Le travail physique, non seulement nous devons l’accepter, mais encore nous efforcer de l’exécuter en faisant des gestes mesurés, harmonieux. Car chaque geste représente un son, une vibration dans le monde invisible où, sans s’en douter, l’homme produit parfois des bruits effrayants. Celui qui apprend à surveiller les gestes qu’il fait en travaillant, sent peu à peu que certaines activités physiques qu’on a plutôt l’habitude de mépriser, prennent une dimension spirituelle à condition d’y mettre consciemment des pensées et des sentiments appropriés.

On raconte que dans un couvent vivait un moine très gentil mais naïf et sans instruction.
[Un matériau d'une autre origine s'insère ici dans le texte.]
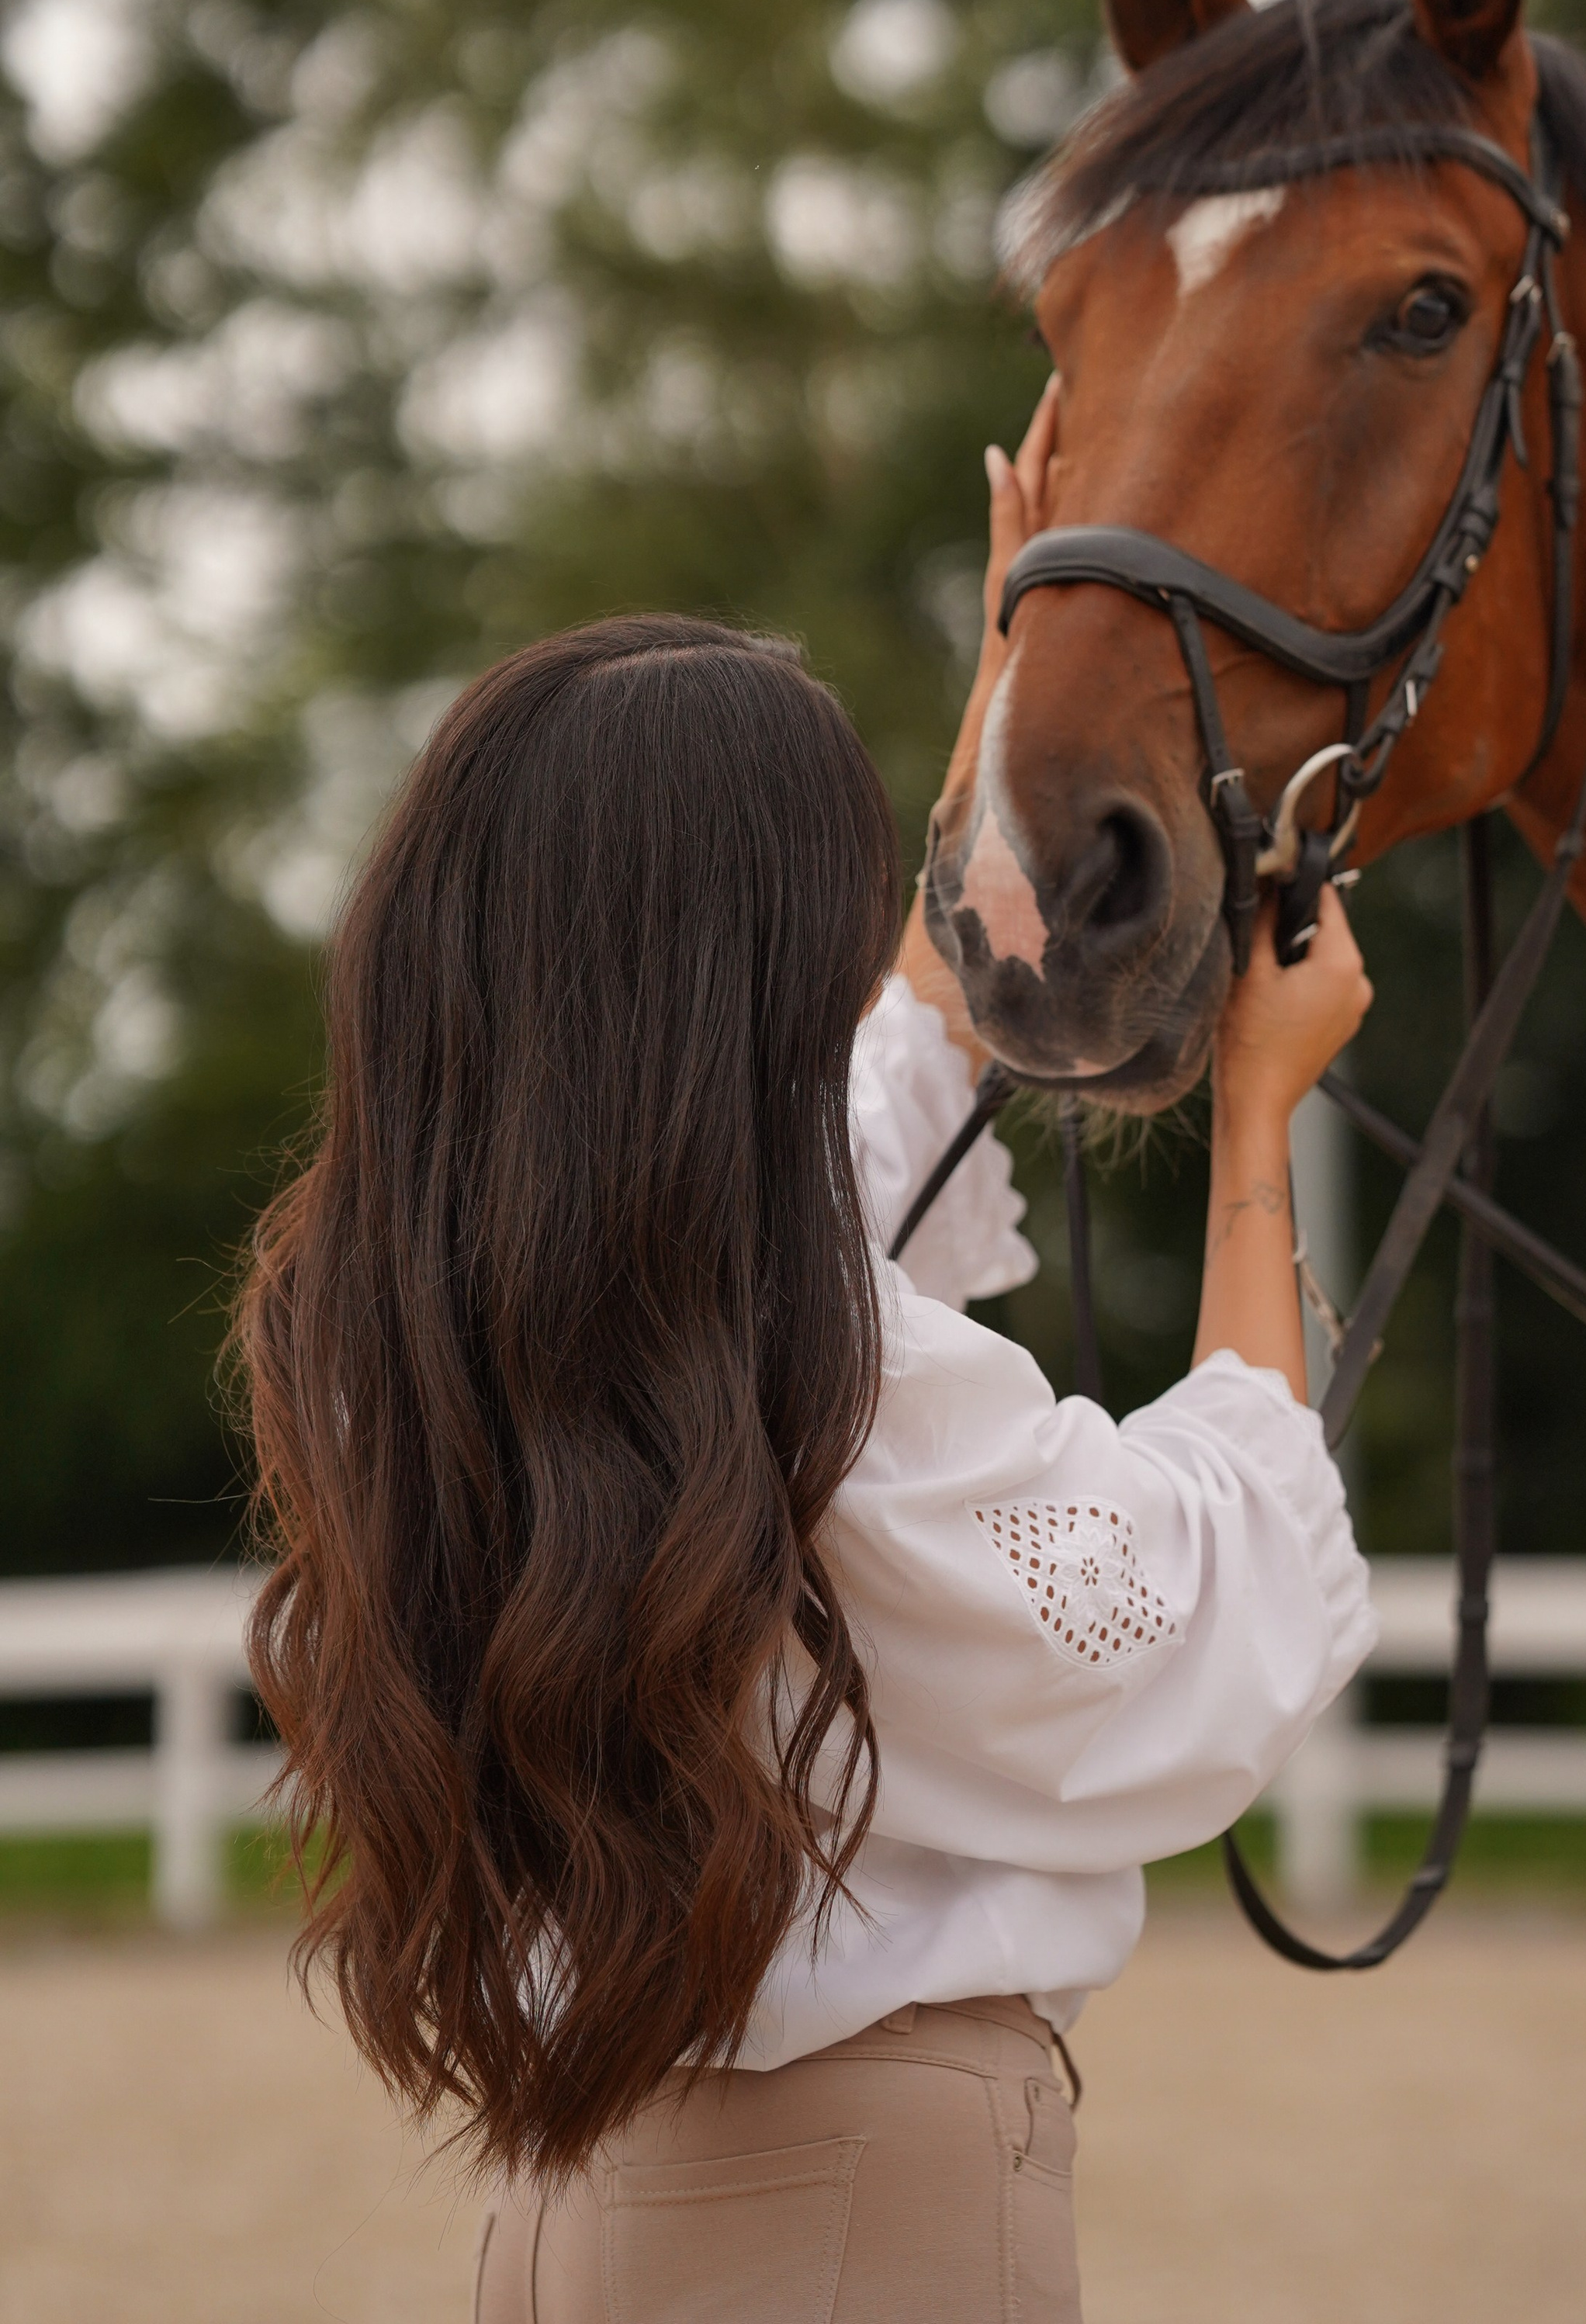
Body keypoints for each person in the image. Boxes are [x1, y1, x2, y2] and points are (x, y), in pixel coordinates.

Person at [235, 386, 1376, 2323]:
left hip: (573, 2211)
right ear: (745, 980)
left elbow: (866, 1093)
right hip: (863, 2211)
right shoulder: (841, 1386)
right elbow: (1214, 1592)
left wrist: (1024, 674)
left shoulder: (415, 1336)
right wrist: (1259, 1126)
Il n’était capable de rien faire d’autre que de laver la vaisselle et de balayer, mais il avait pris ces tâches très à cœur, et quand il faisait la vaisselle, il répétait avec ferveur : « Seigneur, comme je lave ces assiettes, que mon âme soit lavée !…  » Et quand il balayait, il répétait : « Comme je nettoie ce plancher, que mon cœur soit nettoyé de toutes ses impuretés ». Etc. en priant pendant des années de cette manière, il devint si pur, si sage, si éclairé, que bientôt des évêques et des cardinaux vinrent le consulter, parce qu’il était visité par le Saint Esprit. Vous direz que c’est une légende. C’est possible, mais elle contient une idée qui est à prendre au sérieux. Cette idée, c’est que dans tous les actes de la vie quotidienne, même les plus simples, nous pouvons mettre en action des forces et des éléments qui nous permettent de transposer ces actes dans le plan spirituel et d’atteindre ainsi des degrés supérieurs de la vie.